A wet sound left Suho's throat, eyes similarly filled with a familiar wetness Sieun felt in his own eyes. Before Sieun could even blink, Suho was limping onto the motorcycle, leaving a lingering gaze locked onto Sieun before he revved the engine, and sped away.
From where he stood, he could see his father was right.
The rainbow sticker sat, with a pride of place directly in the centre of the delivery box on the back of the bike, and Sieun wondered how he never noticed it before. It was large, and unmistakable for its meaning.
It wasn't a curved rainbow. Not one you find in the sky as a blessing, an intermediate between sunshine and rainfall, bridging two polar opposites into one miracle. No, it was a rainbow in the shape of a rectangle, directly next to a yellow smiley face that now taunted Sieun.
He wasn't sure if he never noticed it out of pure ignorance, or if it was something he genuinely didn't think could be attributed to Suho.
Or maybe, deep down, he did see it one day in passing, yet never found the urge to care about it.
Something similar to the fact Suho has deep brown eyes, rich black hair and a mole underneath his left eye. Simple facts of his persona that were purely a part of what built Suho—the boy he treasured.
Sieun was still firmly stuck in place when his father scoffed, looking around to make sure there were no witnesses, before tugging on Sieun's hair, dragging him into the apartment complex.
His hand stayed aggressively tugging on his roots, a complete juxtaposition to how Suho had caressed the ends of his hair mere moments ago, while he forced Sieun up the stairs and eventually into the door of their apartment.
There, he threw Sieun over the boundary, tearing his own shoes off before slapping Sieun right across the face.
The sting was immediate, and the force was enough to knock Sieun backwards into the wall. He fell against it harshly, blasphemously, and the vibration caused the crucifix that hung on the wall to shake, threatening to fall.
His father wasn't done there, as he tracked to where Sieun was hunched over and, with a similar motion, flung him to the ground, and the boy was unable to contain the gasp of pain that left him.
Sobs that were previously repressed were now bubbling up with full vigour, unconcealed and violent. Tears flooded down his cheeks, overflowing like a river after a relentless storm.
The moment of reprieve was brief, as his eye caught his fathers arm gearing back, an object in his hand ready to fly.
It was the small plant pot that was sat on the bench in the hallway, housing a cactus inside of it. Suho had given it to him. There wasn't enough light in his bedroom, so Sieun had put it in position of the window in the hallway to allow sun to grace it, to bring it life.
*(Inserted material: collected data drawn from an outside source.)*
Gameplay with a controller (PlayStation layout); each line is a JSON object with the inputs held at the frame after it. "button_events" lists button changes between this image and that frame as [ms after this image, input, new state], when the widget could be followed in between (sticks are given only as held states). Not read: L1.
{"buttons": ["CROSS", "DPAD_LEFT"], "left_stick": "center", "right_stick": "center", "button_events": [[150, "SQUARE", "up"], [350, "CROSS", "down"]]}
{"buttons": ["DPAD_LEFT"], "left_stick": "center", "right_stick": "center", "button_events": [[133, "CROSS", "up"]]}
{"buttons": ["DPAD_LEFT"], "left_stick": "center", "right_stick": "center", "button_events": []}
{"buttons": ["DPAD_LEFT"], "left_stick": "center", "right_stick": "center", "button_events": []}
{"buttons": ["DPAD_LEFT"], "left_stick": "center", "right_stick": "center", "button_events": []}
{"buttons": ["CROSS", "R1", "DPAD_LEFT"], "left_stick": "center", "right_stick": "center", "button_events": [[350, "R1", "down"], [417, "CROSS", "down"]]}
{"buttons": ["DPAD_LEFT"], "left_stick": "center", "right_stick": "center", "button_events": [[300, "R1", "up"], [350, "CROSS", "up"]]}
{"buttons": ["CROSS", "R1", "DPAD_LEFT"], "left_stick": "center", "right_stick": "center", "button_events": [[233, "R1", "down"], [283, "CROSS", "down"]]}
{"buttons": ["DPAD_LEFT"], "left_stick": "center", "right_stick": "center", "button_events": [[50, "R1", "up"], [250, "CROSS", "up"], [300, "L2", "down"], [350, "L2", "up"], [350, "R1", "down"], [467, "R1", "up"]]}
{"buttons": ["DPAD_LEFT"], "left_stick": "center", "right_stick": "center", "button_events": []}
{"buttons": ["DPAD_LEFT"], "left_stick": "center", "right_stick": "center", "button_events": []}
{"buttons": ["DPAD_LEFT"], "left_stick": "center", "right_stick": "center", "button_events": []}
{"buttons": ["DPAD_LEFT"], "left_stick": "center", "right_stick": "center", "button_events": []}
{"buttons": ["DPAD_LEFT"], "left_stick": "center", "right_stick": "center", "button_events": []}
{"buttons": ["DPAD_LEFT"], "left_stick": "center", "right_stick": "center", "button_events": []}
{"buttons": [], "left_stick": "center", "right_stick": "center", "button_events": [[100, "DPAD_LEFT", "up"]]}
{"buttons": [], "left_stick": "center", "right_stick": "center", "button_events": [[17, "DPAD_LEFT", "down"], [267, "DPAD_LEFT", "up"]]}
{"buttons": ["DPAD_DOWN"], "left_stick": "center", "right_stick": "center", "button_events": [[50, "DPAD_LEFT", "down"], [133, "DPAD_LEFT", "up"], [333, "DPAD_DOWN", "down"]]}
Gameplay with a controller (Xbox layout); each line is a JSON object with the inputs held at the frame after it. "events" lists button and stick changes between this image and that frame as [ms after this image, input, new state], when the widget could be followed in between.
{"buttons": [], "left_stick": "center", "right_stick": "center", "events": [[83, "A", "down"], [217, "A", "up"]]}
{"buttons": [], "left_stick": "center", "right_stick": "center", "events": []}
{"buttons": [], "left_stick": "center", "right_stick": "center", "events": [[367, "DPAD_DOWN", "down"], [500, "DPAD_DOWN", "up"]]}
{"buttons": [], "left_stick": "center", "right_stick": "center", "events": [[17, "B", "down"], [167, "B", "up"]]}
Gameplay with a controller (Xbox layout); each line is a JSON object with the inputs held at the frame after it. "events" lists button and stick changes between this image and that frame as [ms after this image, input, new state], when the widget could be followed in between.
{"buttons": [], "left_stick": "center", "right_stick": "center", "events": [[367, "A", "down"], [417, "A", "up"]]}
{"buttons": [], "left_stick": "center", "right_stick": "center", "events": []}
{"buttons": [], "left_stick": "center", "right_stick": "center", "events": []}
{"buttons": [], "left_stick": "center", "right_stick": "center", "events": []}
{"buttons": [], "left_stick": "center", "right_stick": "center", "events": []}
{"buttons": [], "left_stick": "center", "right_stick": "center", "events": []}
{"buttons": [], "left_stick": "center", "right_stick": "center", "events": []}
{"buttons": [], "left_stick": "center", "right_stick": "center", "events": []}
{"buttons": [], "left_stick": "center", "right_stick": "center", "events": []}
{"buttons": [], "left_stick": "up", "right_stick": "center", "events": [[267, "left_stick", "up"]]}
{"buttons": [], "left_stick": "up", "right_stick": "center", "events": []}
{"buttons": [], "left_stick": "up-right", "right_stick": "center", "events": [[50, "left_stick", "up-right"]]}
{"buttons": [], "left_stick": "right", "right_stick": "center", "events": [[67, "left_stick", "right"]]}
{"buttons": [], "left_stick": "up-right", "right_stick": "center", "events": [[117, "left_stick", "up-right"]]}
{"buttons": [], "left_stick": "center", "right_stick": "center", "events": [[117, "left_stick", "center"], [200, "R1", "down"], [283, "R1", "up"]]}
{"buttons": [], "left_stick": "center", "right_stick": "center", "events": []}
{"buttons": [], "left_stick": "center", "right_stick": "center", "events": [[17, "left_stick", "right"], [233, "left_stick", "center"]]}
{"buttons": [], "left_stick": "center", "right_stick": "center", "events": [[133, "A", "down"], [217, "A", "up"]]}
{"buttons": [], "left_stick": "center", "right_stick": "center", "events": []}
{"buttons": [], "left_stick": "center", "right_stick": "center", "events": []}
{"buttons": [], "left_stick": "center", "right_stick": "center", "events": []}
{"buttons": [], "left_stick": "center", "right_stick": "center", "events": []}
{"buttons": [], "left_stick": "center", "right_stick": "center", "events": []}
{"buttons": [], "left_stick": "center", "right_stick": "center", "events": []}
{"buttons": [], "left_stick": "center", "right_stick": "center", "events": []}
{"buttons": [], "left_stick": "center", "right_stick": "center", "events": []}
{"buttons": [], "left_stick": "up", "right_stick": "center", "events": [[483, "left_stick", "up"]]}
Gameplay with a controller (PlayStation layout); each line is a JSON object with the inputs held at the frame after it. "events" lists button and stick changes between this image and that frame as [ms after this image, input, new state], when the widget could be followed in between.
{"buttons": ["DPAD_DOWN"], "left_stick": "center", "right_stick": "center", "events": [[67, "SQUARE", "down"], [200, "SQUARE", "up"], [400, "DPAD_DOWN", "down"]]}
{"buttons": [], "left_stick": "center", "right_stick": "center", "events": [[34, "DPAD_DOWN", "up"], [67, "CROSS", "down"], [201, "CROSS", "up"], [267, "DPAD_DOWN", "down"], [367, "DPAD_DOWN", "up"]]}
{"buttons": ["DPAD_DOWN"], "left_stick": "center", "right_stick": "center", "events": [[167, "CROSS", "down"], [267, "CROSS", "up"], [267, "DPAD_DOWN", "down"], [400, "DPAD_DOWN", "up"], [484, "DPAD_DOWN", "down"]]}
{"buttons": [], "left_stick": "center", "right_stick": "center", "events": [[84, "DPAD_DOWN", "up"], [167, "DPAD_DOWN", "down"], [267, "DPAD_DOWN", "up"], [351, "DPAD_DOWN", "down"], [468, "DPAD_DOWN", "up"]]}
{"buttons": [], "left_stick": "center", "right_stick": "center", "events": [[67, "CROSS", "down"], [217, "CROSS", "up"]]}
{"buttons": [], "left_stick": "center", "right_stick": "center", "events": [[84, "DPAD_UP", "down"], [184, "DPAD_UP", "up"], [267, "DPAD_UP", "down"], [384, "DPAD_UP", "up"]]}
When he had first got it for Sieun, he presented it with a small blue bow wrapped around the brown pot. Suho had said that the cactus resembled Sieun—prickly on the outside, an immediate defence mechanism inbuilt into its life-form, yet with a softer inside, watery and fluid with emotion.
His father was too inherently absent to know this, so Sieun assumed that God must be guiding him through this punishment. Ordering him to deliver the blows that would pack the most mighty punch - not in strength but in hidden meaning - to Sieun's spirit, despite if his father knew why or not.
The plant pot collided with the side of Sieun's cheek as he had ducked his head with a miscalculated ignorance. The ceramic shattered instantaneously, spewing soil on Sieun and the floor.
"Apa, apa.." He forced out, a cry for help dripping with desperation as his voice cracked and came out engrossed with the sound of his sobs.
Apa. Pain.
A coincidental homophone. Very ironic and laughing in Sieun's face now as he looks into the eyes of his appa, and how, at his hands, Sieun is reduced to searing pain and bruising flesh.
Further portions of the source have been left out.